--- START ---
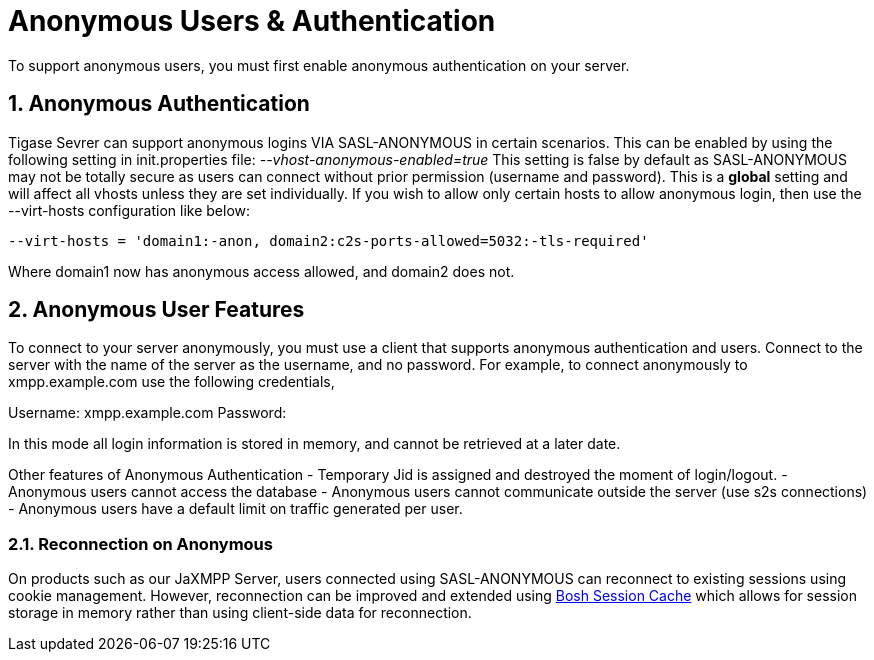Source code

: [[anonymousUsers]]
= Anonymous Users & Authentication

:author: Daniel Wisnewski <daniel.wisnewski@tigase.net>
:version: v1.0, October, 2016
:date: 2016-10-20 11:38

:toc:
:numbered:
:website: http://tigase.net

To support anonymous users, you must first enable anonymous authentication on your server.

== Anonymous Authentication
Tigase Sevrer can support anonymous logins VIA SASL-ANONYMOUS in certain scenarios.  This can be enabled by using the following setting in init.properties file: _--vhost-anonymous-enabled=true_
This setting is false by default as SASL-ANONYMOUS may not be totally secure as users can connect without prior permission (username and password).
This is a *global* setting and will affect all vhosts unless they are set individually.  If you wish to allow only certain hosts to allow anonymous login, then use the --virt-hosts configuration like below:
[source,properties]
-----
--virt-hosts = 'domain1:-anon, domain2:c2s-ports-allowed=5032:-tls-required'
-----
Where domain1 now has anonymous access allowed, and domain2 does not.

== Anonymous User Features
To connect to your server anonymously, you must use a client that supports anonymous authentication and users.  Connect to the server with the name of the server as the username, and no password.
For example, to connect anonymously to xmpp.example.com use the following credentials,

Username: xmpp.example.com
Password:

In this mode all login information is stored in memory, and cannot be retrieved at a later date.

Other features of Anonymous Authentication
- Temporary Jid is assigned and destroyed the moment of login/logout.
- Anonymous users cannot access the database
- Anonymous users cannot communicate outside the server (use s2s connections)
- Anonymous users have a default limit on traffic generated per user.

=== Reconnection on Anonymous
On products such as our JaXMPP Server, users connected using SASL-ANONYMOUS can reconnect to existing sessions using cookie management.
However, reconnection can be improved and extended using link:http://docs.tigase.org/tigase-server/snapshot/Development_Guide/html/#boshsessioncache[Bosh Session Cache] which allows for session storage in memory rather than using client-side data for reconnection.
--- END ---
** Instructions to follow **
Without changing a single word, set down all of the material again and leave out its pictures.

** Task solution **
Source code

: [[anonymousUsers]]
= Anonymous Users & Authentication

:author: Daniel Wisnewski <daniel.wisnewski@tigase.net>
:version: v1.0, October, 2016
:date: 2016-10-20 11:38

:toc:
:numbered:
:website: http://tigase.net

To support anonymous users, you must first enable anonymous authentication on your server.

== Anonymous Authentication
Tigase Sevrer can support anonymous logins VIA SASL-ANONYMOUS in certain scenarios.  This can be enabled by using the following setting in init.properties file: _--vhost-anonymous-enabled=true_
This setting is false by default as SASL-ANONYMOUS may not be totally secure as users can connect without prior permission (username and password).
This is a *global* setting and will affect all vhosts unless they are set individually.  If you wish to allow only certain hosts to allow anonymous login, then use the --virt-hosts configuration like below:
[source,properties]
-----
--virt-hosts = 'domain1:-anon, domain2:c2s-ports-allowed=5032:-tls-required'
-----
Where domain1 now has anonymous access allowed, and domain2 does not.

== Anonymous User Features
To connect to your server anonymously, you must use a client that supports anonymous authentication and users.  Connect to the server with the name of the server as the username, and no password.
For example, to connect anonymously to xmpp.example.com use the following credentials,

Username: xmpp.example.com
Password:

In this mode all login information is stored in memory, and cannot be retrieved at a later date.

Other features of Anonymous Authentication
- Temporary Jid is assigned and destroyed the moment of login/logout.
- Anonymous users cannot access the database
- Anonymous users cannot communicate outside the server (use s2s connections)
- Anonymous users have a default limit on traffic generated per user.

=== Reconnection on Anonymous
On products such as our JaXMPP Server, users connected using SASL-ANONYMOUS can reconnect to existing sessions using cookie management.
However, reconnection can be improved and extended using link:http://docs.tigase.org/tigase-server/snapshot/Development_Guide/html/#boshsessioncache[Bosh Session Cache] which allows for session storage in memory rather than using client-side data for reconnection.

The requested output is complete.